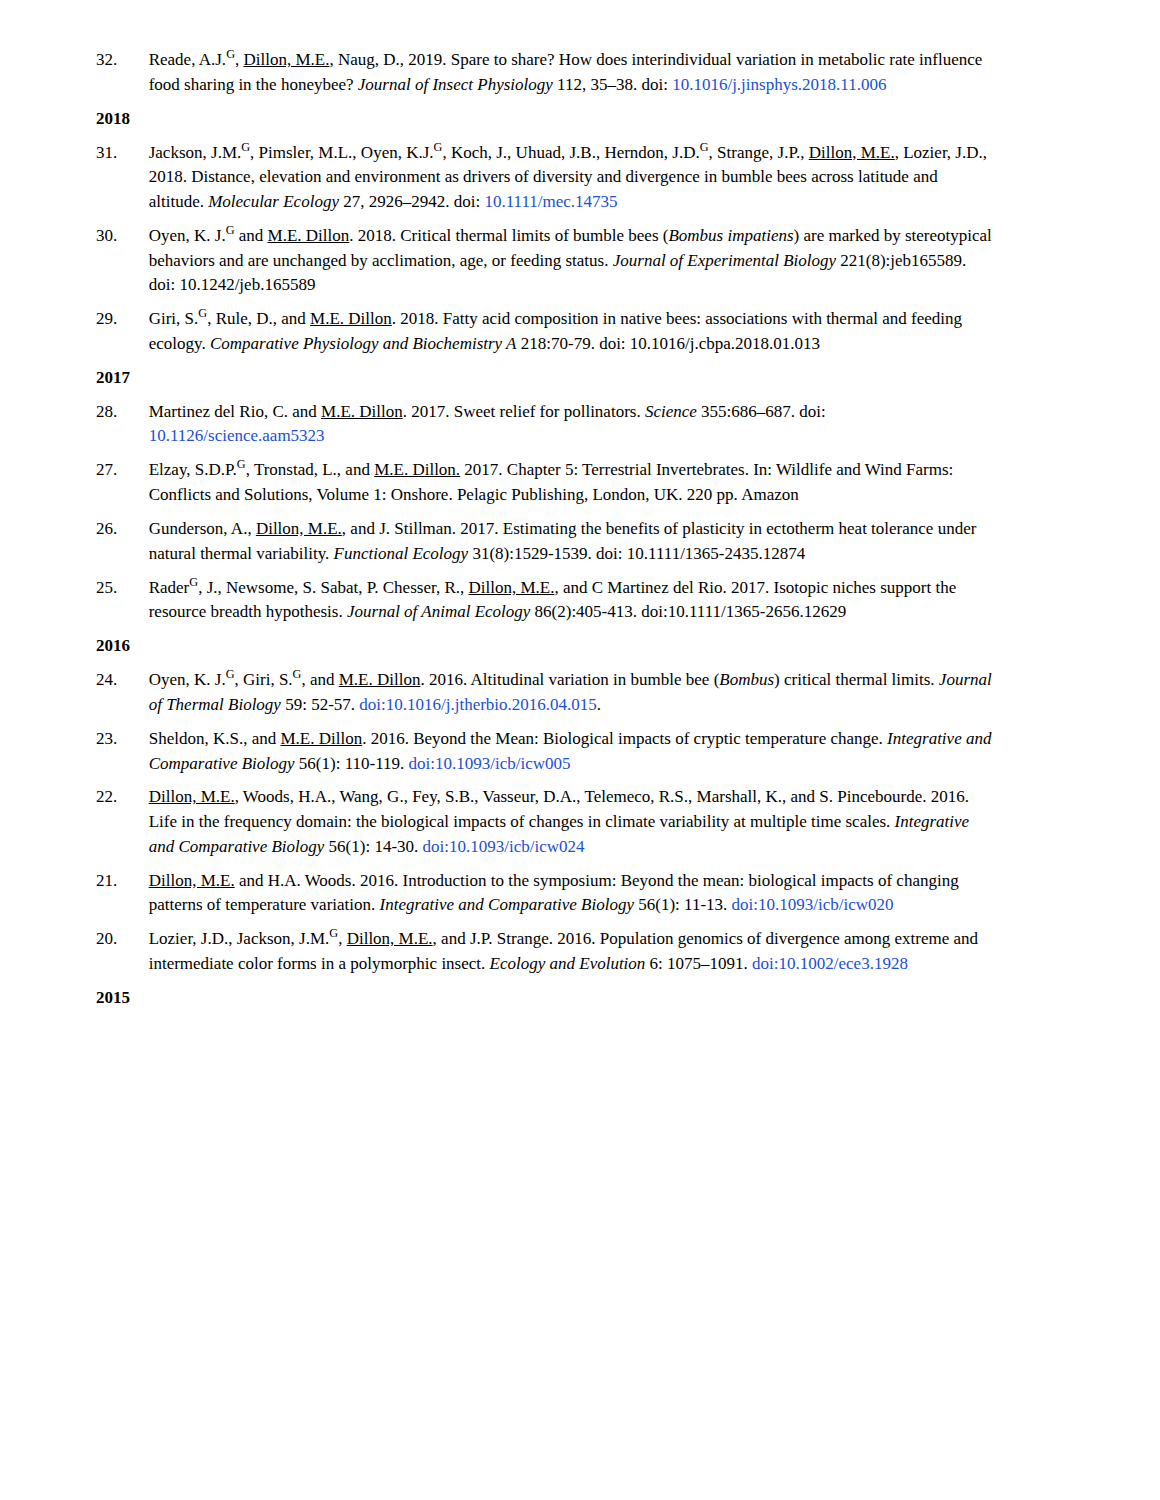32. Reade, A.J.G, Dillon, M.E., Naug, D., 2019. Spare to share? How does interindividual variation in metabolic rate influence food sharing in the honeybee? Journal of Insect Physiology 112, 35–38. doi: 10.1016/j.jinsphys.2018.11.006
2018
31. Jackson, J.M.G, Pimsler, M.L., Oyen, K.J.G, Koch, J., Uhuad, J.B., Herndon, J.D.G, Strange, J.P., Dillon, M.E., Lozier, J.D., 2018. Distance, elevation and environment as drivers of diversity and divergence in bumble bees across latitude and altitude. Molecular Ecology 27, 2926–2942. doi: 10.1111/mec.14735
30. Oyen, K. J.G and M.E. Dillon. 2018. Critical thermal limits of bumble bees (Bombus impatiens) are marked by stereotypical behaviors and are unchanged by acclimation, age, or feeding status. Journal of Experimental Biology 221(8):jeb165589. doi: 10.1242/jeb.165589
29. Giri, S.G, Rule, D., and M.E. Dillon. 2018. Fatty acid composition in native bees: associations with thermal and feeding ecology. Comparative Physiology and Biochemistry A 218:70-79. doi: 10.1016/j.cbpa.2018.01.013
2017
28. Martinez del Rio, C. and M.E. Dillon. 2017. Sweet relief for pollinators. Science 355:686–687. doi: 10.1126/science.aam5323
27. Elzay, S.D.P.G, Tronstad, L., and M.E. Dillon. 2017. Chapter 5: Terrestrial Invertebrates. In: Wildlife and Wind Farms: Conflicts and Solutions, Volume 1: Onshore. Pelagic Publishing, London, UK. 220 pp. Amazon
26. Gunderson, A., Dillon, M.E., and J. Stillman. 2017. Estimating the benefits of plasticity in ectotherm heat tolerance under natural thermal variability. Functional Ecology 31(8):1529-1539. doi: 10.1111/1365-2435.12874
25. RaderG, J., Newsome, S. Sabat, P. Chesser, R., Dillon, M.E., and C Martinez del Rio. 2017. Isotopic niches support the resource breadth hypothesis. Journal of Animal Ecology 86(2):405-413. doi:10.1111/1365-2656.12629
2016
24. Oyen, K. J.G, Giri, S.G, and M.E. Dillon. 2016. Altitudinal variation in bumble bee (Bombus) critical thermal limits. Journal of Thermal Biology 59: 52-57. doi:10.1016/j.jtherbio.2016.04.015.
23. Sheldon, K.S., and M.E. Dillon. 2016. Beyond the Mean: Biological impacts of cryptic temperature change. Integrative and Comparative Biology 56(1): 110-119. doi:10.1093/icb/icw005
22. Dillon, M.E., Woods, H.A., Wang, G., Fey, S.B., Vasseur, D.A., Telemeco, R.S., Marshall, K., and S. Pincebourde. 2016. Life in the frequency domain: the biological impacts of changes in climate variability at multiple time scales. Integrative and Comparative Biology 56(1): 14-30. doi:10.1093/icb/icw024
21. Dillon, M.E. and H.A. Woods. 2016. Introduction to the symposium: Beyond the mean: biological impacts of changing patterns of temperature variation. Integrative and Comparative Biology 56(1): 11-13. doi:10.1093/icb/icw020
20. Lozier, J.D., Jackson, J.M.G, Dillon, M.E., and J.P. Strange. 2016. Population genomics of divergence among extreme and intermediate color forms in a polymorphic insect. Ecology and Evolution 6: 1075–1091. doi:10.1002/ece3.1928
2015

- **Task requirements**
Write out the whole of the data exactly; the pictures stay out.

- **Task solution**
32. Reade, A.J.G, Dillon, M.E., Naug, D., 2019. Spare to share? How does interindividual variation in metabolic rate influence food sharing in the honeybee? Journal of Insect Physiology 112, 35–38. doi: 10.1016/j.jinsphys.2018.11.006
2018
31. Jackson, J.M.G, Pimsler, M.L., Oyen, K.J.G, Koch, J., Uhuad, J.B., Herndon, J.D.G, Strange, J.P., Dillon, M.E., Lozier, J.D., 2018. Distance, elevation and environment as drivers of diversity and divergence in bumble bees across latitude and altitude. Molecular Ecology 27, 2926–2942. doi: 10.1111/mec.14735
30. Oyen, K. J.G and M.E. Dillon. 2018. Critical thermal limits of bumble bees (Bombus impatiens) are marked by stereotypical behaviors and are unchanged by acclimation, age, or feeding status. Journal of Experimental Biology 221(8):jeb165589. doi: 10.1242/jeb.165589
29. Giri, S.G, Rule, D., and M.E. Dillon. 2018. Fatty acid composition in native bees: associations with thermal and feeding ecology. Comparative Physiology and Biochemistry A 218:70-79. doi: 10.1016/j.cbpa.2018.01.013
2017
28. Martinez del Rio, C. and M.E. Dillon. 2017. Sweet relief for pollinators. Science 355:686–687. doi: 10.1126/science.aam5323
27. Elzay, S.D.P.G, Tronstad, L., and M.E. Dillon. 2017. Chapter 5: Terrestrial Invertebrates. In: Wildlife and Wind Farms: Conflicts and Solutions, Volume 1: Onshore. Pelagic Publishing, London, UK. 220 pp. Amazon
26. Gunderson, A., Dillon, M.E., and J. Stillman. 2017. Estimating the benefits of plasticity in ectotherm heat tolerance under natural thermal variability. Functional Ecology 31(8):1529-1539. doi: 10.1111/1365-2435.12874
25. RaderG, J., Newsome, S. Sabat, P. Chesser, R., Dillon, M.E., and C Martinez del Rio. 2017. Isotopic niches support the resource breadth hypothesis. Journal of Animal Ecology 86(2):405-413. doi:10.1111/1365-2656.12629
2016
24. Oyen, K. J.G, Giri, S.G, and M.E. Dillon. 2016. Altitudinal variation in bumble bee (Bombus) critical thermal limits. Journal of Thermal Biology 59: 52-57. doi:10.1016/j.jtherbio.2016.04.015.
23. Sheldon, K.S., and M.E. Dillon. 2016. Beyond the Mean: Biological impacts of cryptic temperature change. Integrative and Comparative Biology 56(1): 110-119. doi:10.1093/icb/icw005
22. Dillon, M.E., Woods, H.A., Wang, G., Fey, S.B., Vasseur, D.A., Telemeco, R.S., Marshall, K., and S. Pincebourde. 2016. Life in the frequency domain: the biological impacts of changes in climate variability at multiple time scales. Integrative and Comparative Biology 56(1): 14-30. doi:10.1093/icb/icw024
21. Dillon, M.E. and H.A. Woods. 2016. Introduction to the symposium: Beyond the mean: biological impacts of changing patterns of temperature variation. Integrative and Comparative Biology 56(1): 11-13. doi:10.1093/icb/icw020
20. Lozier, J.D., Jackson, J.M.G, Dillon, M.E., and J.P. Strange. 2016. Population genomics of divergence among extreme and intermediate color forms in a polymorphic insect. Ecology and Evolution 6: 1075–1091. doi:10.1002/ece3.1928
2015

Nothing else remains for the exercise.